Actually, not.
Peter Maas wrote a pretty good overview of the peak oil situation in last Sunday's Times magazine.
Matthew Simmons, a head of a Houston investment bank specializing in the energy industry and author of "Twilight in the Desert: The Coming Saudi Oil Shock and the World Economy" was a main source for the book...
So what does Joe Tierney do? Well...
I didn't try to argue with [Simmons] about Saudi Arabia, because I know next to nothing about oil production there or anywhere else. I'm just following the advice of a mentor and friend, the economist Julian Simon: if you find anyone willing to bet that natural resource prices are going up, take him for all you can.
Julian took up gambling during the last end-of-oil crisis, in 1980, when experts were predicting a new age of scarcity as the planet's resources were depleted by the growing population. Julian had debunked these fears in "The Ultimate Resource," the bible of Cornucopian economics, which showed how human ingenuity had kept driving down the price of energy and other natural resources for centuries.

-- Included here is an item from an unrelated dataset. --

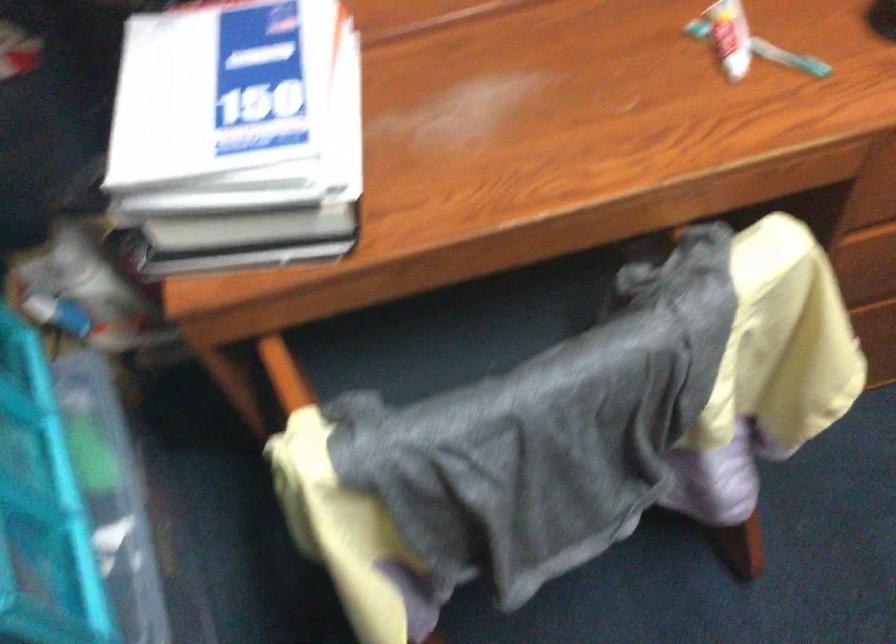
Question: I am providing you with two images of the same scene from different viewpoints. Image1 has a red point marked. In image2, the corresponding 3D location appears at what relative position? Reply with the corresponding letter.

He offered to bet the pessimists that oil or any other resource they chose would be cheaper, in real terms, at any date they picked in the future. The ecologist Paul Ehrlich, author of "The Population Bomb" and "The End of Affluence," took up his offer and chose copper, tin and three other metals worth $1,000 in 1980.
Hey Joe, I got a bet for you! I'll bet you $5,000 that at some point the Anasazi ran out of water and became extinct...I'll bet you another $5,000 that climate changes in the Asian steppes brought about forced migrations due to lack of grazing land that brought about the fall of the Roman Empire.
I mean, if you're going to take it as a sure thing that natural resource prices can't go up to the point of squeezing civilization, then I would assume that when I trot out instances of environmental over-extension that he'd be perfectly willing to pay up.